Mystery over Trump’s dinnertime Putin encounter deepens with his claim about Japanese first lady’s English.
It’s yet another element of mystery concerning President Trump and Vladimir Putin — this one centering on the quality of dinner-party chitchat.
Trump says he went over to speak with the Russian president during a dinner in Germany earlier this month because he was unable to speak to his seat mate, the wife of Japanese Prime Minister Shinzo Abe.
Akie Abe “doesn’ t speak English… like, not ‘Hello,’ ” Trump told the New York Times in an interview Wednesday.
Not so.
Mrs. Abe, the daughter of a wealthy Japanese family, attended a private Roman Catholic international school in Tokyo before she attended college. The elementary-through-high-school academy, the Sacred Heart School, includes rigorous English-language instruction as part of its curriculum.
Social media swiftly found clips of the 55-year-old Abe making speeches in somewhat accented but perfectly serviceable English.
Trump’s dinnertime encounter with Putin at the Group of 20 summit in Hamburg — against the backdrop of a burgeoning investigation of Russian meddling in last year’s presidential election — has come under close scrutiny because the White House did not disclose it for 10 days. Also, no other U. S. official, not even an interpreter, was privy to the conversation.
Putin — who is known to speak English, but sticks to Russian in official settings — used his own interpreter during the dinnertime talk, and there is no U. S. record of what was said other than Trump’s assertion in the interview that the two leaders discussed adoption.
Some social media users gleefully interpreted Trump’s contention that he and Akie Abe were unable to converse as proof that she would prefer to feign incomprehension of English than to engage in conversation with him.
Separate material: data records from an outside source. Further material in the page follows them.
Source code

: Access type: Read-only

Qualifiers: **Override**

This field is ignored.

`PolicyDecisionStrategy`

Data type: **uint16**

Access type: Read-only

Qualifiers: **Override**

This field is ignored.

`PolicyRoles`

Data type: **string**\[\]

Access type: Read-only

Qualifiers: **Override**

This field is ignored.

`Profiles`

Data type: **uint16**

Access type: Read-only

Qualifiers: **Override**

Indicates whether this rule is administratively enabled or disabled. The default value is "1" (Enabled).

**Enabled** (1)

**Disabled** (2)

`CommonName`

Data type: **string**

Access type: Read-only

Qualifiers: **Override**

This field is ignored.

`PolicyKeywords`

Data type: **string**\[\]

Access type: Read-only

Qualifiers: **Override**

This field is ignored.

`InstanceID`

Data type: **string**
Trump’s behavior with the spouses of world leaders has been a recent talking point, after the president commented during a trip to Paris earlier this month on the physical appearance of France’s first lady, Brigitte Macron .
It seems unlikely, however, that Akie Abe deliberately snubbed Trump.
Even if the Japanese first lady had decided she could express herself better in her native language, there was an interpreter available to assist her as needed. In his interview with the Times, Trump acknowledged the availability of translation assistance, saying that “otherwise, it would have been even tougher.”
Even if the conversational flow did falter, Japanese cultural mores dictate that it would be almost unheard of for a public figure like the first lady, taking part in conversation in a formal social setting, to behave with deliberate rudeness.